Editorial du 24/2. L'onde de choc de la révolution ukrainienne

 « Le symbole n'aura échappé à personne : alors que se préparait la cérémonie de clôture des Jeux de Sotchi, conçue comme une apothéose internationale du régime de Vladimir Poutine, se jouait à Kiev la fin brutale et sans appel d'un pouvoir que Moscou avait porté à bout de bras. Le renversement de Viktor Ianoukovitch représente une défaite majeure pour le Kremlin.

 La fuite d'un président conspué par les foules, abandonné à la fois par son entourage proche, par son parti et par les forces de l'ordre, constitue assurément le pire cauchemar de M. Poutine. Son aversion pour les " révolutions de couleur ", ces basculements qui marquent l'émancipation d'une société rejetant un système de pouvoir, de corruption et de clan, n'est un mystère pour personne. En Ukraine, l'effet est particulièrement frappant, car il s'agit de " la " grande république slave sœur, avec des résonances inévitables en Russie. Et aussi parce que le dirigeant russe essuie en Ukraine son deuxième échec spectaculaire en dix ans. Déjà, en 2004, la " révolution orange " avait pris de court les services de renseignement russes. Vladimir Poutine avait cru bon, à l'époque, de s'impliquer personnellement dans le soutien à Viktor Ianoukovitch, se rendant à Kiev pour figurer à ses côtés dans des rassemblements publics. Voir chuter deux fois l'homme lige n'en est que plus humiliant, surtout après un effort financier russe d'un montant annoncé de 15 milliards de dollars.

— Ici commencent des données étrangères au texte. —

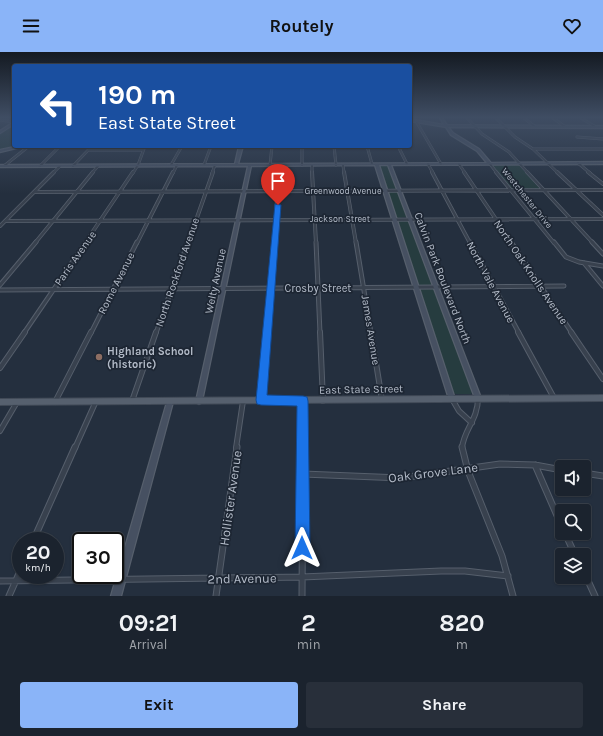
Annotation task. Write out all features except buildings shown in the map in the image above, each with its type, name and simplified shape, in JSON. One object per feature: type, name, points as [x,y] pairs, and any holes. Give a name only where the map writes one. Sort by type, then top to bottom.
[{"type":"main road","name":"East State Street","points":[[0,402],[603,398]]},
{"type":"street","points":[[429,143],[441,164]]},
{"type":"street","name":"Westchester Drive","points":[[467,143],[478,150],[566,257],[584,263]]},
{"type":"street","points":[[494,143],[509,152],[603,254]]},
{"type":"street","points":[[525,143],[533,149],[603,215]]},
{"type":"street","points":[[0,151],[14,148]]},
{"type":"street","points":[[2,166],[26,148]]},
{"type":"street","points":[[40,166],[58,148]]},
{"type":"street","points":[[171,165],[181,148]]},
{"type":"street","points":[[204,165],[210,148]]},
{"type":"street","points":[[236,165],[240,148]]},
{"type":"street","points":[[270,165],[272,148]]},
{"type":"street","points":[[302,148],[302,165]]},
{"type":"street","points":[[334,148],[336,164]]},
{"type":"street","points":[[368,148],[386,190],[452,399],[459,411],[472,423]]},
{"type":"street","points":[[399,148],[406,164]]},
{"type":"street","points":[[533,149],[603,149]]},
{"type":"street","points":[[73,166],[89,150],[143,150]]},
{"type":"street","name":"Paris Avenue","points":[[0,368],[138,165],[143,150]]},
{"type":"street","points":[[578,163],[603,184]]},
{"type":"street","points":[[2,166],[603,163]]},
{"type":"street","name":"James Avenue","points":[[343,164],[382,400]]},
{"type":"street","name":"Calvin Park Boulevard North","points":[[389,164],[478,398]]},
{"type":"street","name":"North Vale Avenue","points":[[428,164],[554,399]]},
{"type":"street","name":"North Oak Knolls Avenue","points":[[459,164],[603,379]]},
{"type":"street","name":"Rome Avenue","points":[[55,402],[177,165]]},
{"type":"street","name":"North Rockford Avenue","points":[[132,401],[215,165]]},
{"type":"street","name":"Welty Avenue","points":[[199,401],[250,165]]},
{"type":"street","points":[[261,400],[277,219],[280,165]]},
{"type":"street","points":[[312,165],[316,219],[322,401]]},
{"type":"street","points":[[0,226],[60,166]]},
{"type":"street","points":[[0,284],[98,166]]},
{"type":"street","name":"Greenwood Avenue","points":[[35,192],[603,190]]},
{"type":"street","name":"Jackson Street","points":[[5,221],[457,218],[603,219]]},
{"type":"street","points":[[584,263],[603,266]]},
{"type":"street","points":[[584,263],[603,286]]},
{"type":"street","name":"Crosby Street","points":[[0,290],[564,286]]},
{"type":"street","points":[[478,398],[478,414],[465,437],[462,448],[467,468],[508,576],[513,596]]},
{"type":"street","points":[[38,532],[96,401]]},
{"type":"street","name":"Hollister Avenue","points":[[216,596],[242,401]]},
{"type":"street","points":[[302,596],[303,401]]},
{"type":"street","points":[[0,431],[17,402]]},
{"type":"street","points":[[124,566],[170,402]]},
{"type":"street","name":"Oak Grove Lane","points":[[303,474],[400,478],[500,464],[536,465],[555,469]]},
{"type":"street","points":[[536,465],[555,510]]},
{"type":"street","points":[[591,474],[603,476]]},
{"type":"street","name":"2nd Avenue","points":[[124,580],[302,577],[441,571],[465,571],[508,576]]},
{"type":"street","name":"2nd Avenue","points":[[0,582],[12,580]]},
{"type":"street","points":[[9,596],[14,584]]},
{"type":"street","points":[[116,596],[119,584]]},
{"type":"street","points":[[590,584],[595,596]]},
{"type":"green space","points":[[0,143],[12,143],[12,148],[0,151]]},
{"type":"green space","points":[[379,165],[389,166],[396,189],[386,188]]},
{"type":"green space","points":[[492,165],[519,165],[540,189],[511,189]]},
{"type":"green space","points":[[388,192],[398,192],[407,217],[395,217]]},
{"type":"green space","points":[[397,221],[409,221],[432,284],[431,285],[420,285],[417,283]]},
{"type":"green space","points":[[420,288],[435,289],[472,390],[471,394],[453,393]]},
{"type":"place","name":"Highland School (historic)","points":[[99,357]]},
{"type":"route","points":[[278,205],[261,400],[303,401],[302,548]]}]
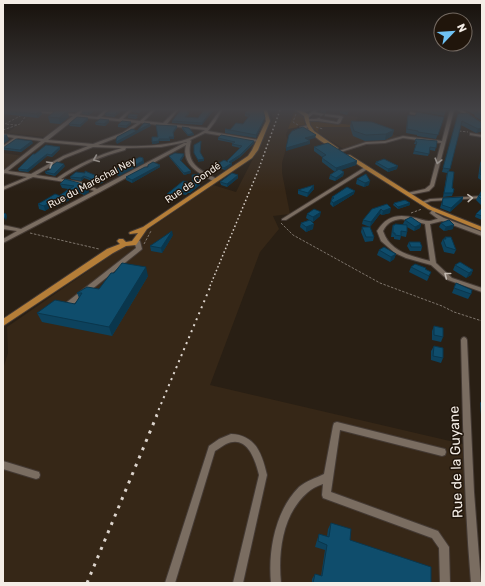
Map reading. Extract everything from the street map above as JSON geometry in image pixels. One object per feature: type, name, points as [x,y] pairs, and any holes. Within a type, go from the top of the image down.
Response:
[{"type":"main road","name":"Rue de Condé","points":[[123,243],[122,236],[145,228],[250,157],[261,137]]},
{"type":"main road","points":[[320,137],[421,203],[482,229]]},
{"type":"main road","name":"Rue de Condé","points":[[138,239],[145,228]]},
{"type":"main road","points":[[3,323],[110,251],[123,243],[131,244],[138,239],[137,234],[132,233]]},
{"type":"street","points":[[3,148],[17,137]]},
{"type":"street","points":[[20,137],[93,146],[134,147],[166,146],[190,141]]},
{"type":"street","points":[[4,173],[48,137]]},
{"type":"street","points":[[3,189],[32,176],[60,159],[115,137]]},
{"type":"street","name":"Rue du Maréchal Ney","points":[[3,241],[196,137]]},
{"type":"street","points":[[240,137],[259,141]]},
{"type":"street","points":[[341,152],[366,143],[385,142],[401,137]]},
{"type":"street","points":[[405,137],[443,142]]},
{"type":"street","points":[[409,194],[420,192],[431,187],[444,137]]},
{"type":"street","points":[[190,141],[187,149],[189,161],[197,170],[215,180]]},
{"type":"street","points":[[57,180],[76,167],[100,157],[134,147]]},
{"type":"street","points":[[284,219],[367,168]]},
{"type":"street","points":[[4,173],[80,183],[98,191]]},
{"type":"street","points":[[420,192],[430,200]]},
{"type":"street","points":[[421,203],[430,200],[482,197]]},
{"type":"street","points":[[433,209],[432,214],[482,234]]},
{"type":"street","points":[[442,219],[427,223],[407,217],[398,217],[383,225],[380,231],[383,240],[397,252],[408,257],[433,264],[450,278],[482,290]]},
{"type":"street","points":[[427,223],[433,264]]},
{"type":"street","points":[[3,227],[22,231]]},
{"type":"street","points":[[69,304],[139,249],[138,239]]},
{"type":"street","name":"Rue de la Guyane","points":[[464,340],[468,452],[476,583]]},
{"type":"street","points":[[442,452],[337,426],[326,494],[436,534],[444,547],[445,583]]},
{"type":"street","points":[[170,583],[212,449],[220,441],[230,437],[239,438],[248,442],[255,450],[261,461],[263,475],[238,583]]},
{"type":"street","points":[[3,465],[36,475]]},
{"type":"street","points":[[276,583],[274,574],[276,544],[291,504],[304,489],[328,476]]},
{"type":"path","points":[[407,217],[408,214],[418,210],[433,209]]},
{"type":"path","points":[[284,219],[280,220],[281,223],[292,235],[380,283],[442,306],[454,312],[482,321]]},
{"type":"path","points":[[22,231],[110,251]]},
{"type":"shaded area","points":[[264,137],[287,137],[288,141],[282,163],[282,173],[290,214],[273,216],[279,229],[260,252],[210,385],[467,445],[476,583],[3,583],[3,369],[8,353],[7,327],[213,185],[236,192]]},
{"type":"shaded area","points":[[325,137],[403,138],[384,144],[370,144],[347,151]]},
{"type":"shaded area","points":[[3,153],[23,156],[3,172]]},
{"type":"building","points":[[117,137],[125,137],[116,142]]},
{"type":"building","points":[[152,137],[169,137],[170,139],[159,139],[159,141],[152,142]]},
{"type":"building","points":[[234,137],[254,141],[240,155],[229,162],[232,163],[224,168],[216,165],[224,160],[228,162],[227,161],[242,146],[232,144],[235,142],[218,138]]},
{"type":"building","points":[[288,137],[307,137],[305,138],[310,141],[286,148]]},
{"type":"building","points":[[452,137],[458,137],[450,169],[443,168]]},
{"type":"building","points":[[16,139],[32,141],[20,150],[3,148]]},
{"type":"building","points":[[416,139],[437,141],[436,148],[430,147],[429,154],[414,151],[417,142],[415,141]]},
{"type":"building","points":[[201,141],[200,152],[204,159],[198,160],[194,153],[194,145]]},
{"type":"building","points":[[328,143],[357,161],[336,168],[322,158],[326,155],[314,147]]},
{"type":"building","points":[[46,145],[60,147],[51,155],[47,154],[27,170],[18,169],[33,154]]},
{"type":"building","points":[[175,153],[184,154],[180,160],[191,171],[184,173],[169,156]]},
{"type":"building","points":[[140,157],[143,158],[143,161],[118,174],[112,171]]},
{"type":"building","points":[[384,159],[398,166],[388,169],[376,162]]},
{"type":"building","points":[[482,159],[482,175],[480,174]]},
{"type":"building","points":[[57,162],[64,164],[54,174],[45,172],[51,169],[50,167]]},
{"type":"building","points":[[153,162],[160,165],[132,180],[126,177],[145,167],[148,167],[148,165]]},
{"type":"building","points":[[339,169],[344,172],[336,178],[330,175]]},
{"type":"building","points":[[85,171],[104,179],[99,182],[84,176],[81,178],[70,177],[76,172],[85,173]]},
{"type":"building","points":[[448,171],[454,172],[452,188],[454,189],[453,193],[444,193]]},
{"type":"building","points":[[232,173],[238,175],[227,184],[220,182]]},
{"type":"building","points":[[199,174],[200,183],[190,191],[186,193],[181,192],[177,196],[167,194],[183,181],[193,184],[192,175]]},
{"type":"building","points":[[366,174],[370,181],[365,183],[357,179]]},
{"type":"building","points":[[65,179],[79,183],[88,188],[82,190],[79,189],[65,198],[59,196],[74,186],[60,184]]},
{"type":"building","points":[[314,185],[308,193],[298,190]]},
{"type":"building","points":[[347,187],[355,191],[333,203],[331,200],[334,198],[332,197]]},
{"type":"building","points":[[55,194],[63,197],[54,203],[51,202],[44,206],[38,204],[45,200]]},
{"type":"building","points":[[463,197],[451,208],[442,205],[443,198]]},
{"type":"building","points":[[405,200],[410,203],[398,207],[394,203]]},
{"type":"building","points":[[387,204],[391,208],[383,211],[381,209],[371,222],[363,220],[372,209]]},
{"type":"building","points":[[482,208],[482,216],[476,214]]},
{"type":"building","points":[[314,209],[321,212],[313,217],[307,214]]},
{"type":"building","points":[[3,213],[6,214],[5,218],[3,218]]},
{"type":"building","points":[[411,217],[421,224],[415,227],[405,220]]},
{"type":"building","points":[[310,220],[314,224],[306,227],[301,223]]},
{"type":"building","points":[[449,220],[454,225],[446,227],[441,223]]},
{"type":"building","points":[[393,225],[407,225],[407,232],[401,231],[401,236],[395,235],[395,233],[393,233]]},
{"type":"building","points":[[362,227],[370,227],[374,237],[366,237]]},
{"type":"building","points":[[172,231],[161,248],[150,246]]},
{"type":"building","points":[[445,237],[451,237],[456,250],[446,247],[443,239],[446,239]]},
{"type":"building","points":[[409,242],[420,242],[422,247],[411,247]]},
{"type":"building","points":[[384,247],[396,254],[391,257],[379,250]]},
{"type":"building","points":[[460,262],[473,270],[469,273],[455,265]]},
{"type":"building","points":[[122,263],[146,267],[109,327],[37,313],[55,300],[75,304],[82,293],[77,293],[87,287],[99,289],[111,273],[114,273]]},
{"type":"building","points":[[415,264],[426,268],[425,269],[431,272],[429,276],[411,267]]},
{"type":"building","points":[[456,283],[472,290],[471,294],[454,288]]},
{"type":"building","points":[[434,326],[443,328],[443,337],[434,335]]},
{"type":"building","points":[[434,346],[443,348],[443,358],[433,356]]},
{"type":"building","points":[[331,523],[351,529],[350,540],[431,567],[431,583],[313,583],[315,574],[322,576],[327,545],[318,541],[319,534],[329,537]]},
{"type":"railway","points":[[210,286],[258,171],[270,137]]},
{"type":"railway","points":[[156,416],[211,285]]},
{"type":"railway","points":[[87,583],[157,415]]}]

 Ce qui se joue aujourd'hui en Ukraine aura des répercussions importantes dans l'ex-URSS par la simple démonstration que la domination de Moscou dans " l'étranger proche " peut être très relative. Les événements en Ukraine marquent une sortie de l'orbite et de l'ordre " poutiniens ", qui semblaient jusque-là faire loi. Tandis que la Russie offrait son soft power à Sotchi, elle encourageait la méthode forte à Kiev – avec les résultats que l'on a vus.

 Par quel biais l'ire russe se manifestera-t-elle désormais ? En attisant des séparatismes dans le Donbass russophone ? En activant les réseaux des militaires russes en Crimée ? En dépêchant l'armée, comme à Prague en 1968 ? Les Occidentaux, manifestement inquiets, multiplient les appels à la sauvegarde de l'intégrité territoriale de l'Ukraine. En août 2008, la 58e armée russe avait partiellement envahi la Géorgie pour priver ce pays de toute option euroatlantique. De tels scénarios, cependant, ne sont pas sans risques, et Vladimir Poutine le sait. Inévitablement, le chaos en Ukraine affecterait la Russie voisine.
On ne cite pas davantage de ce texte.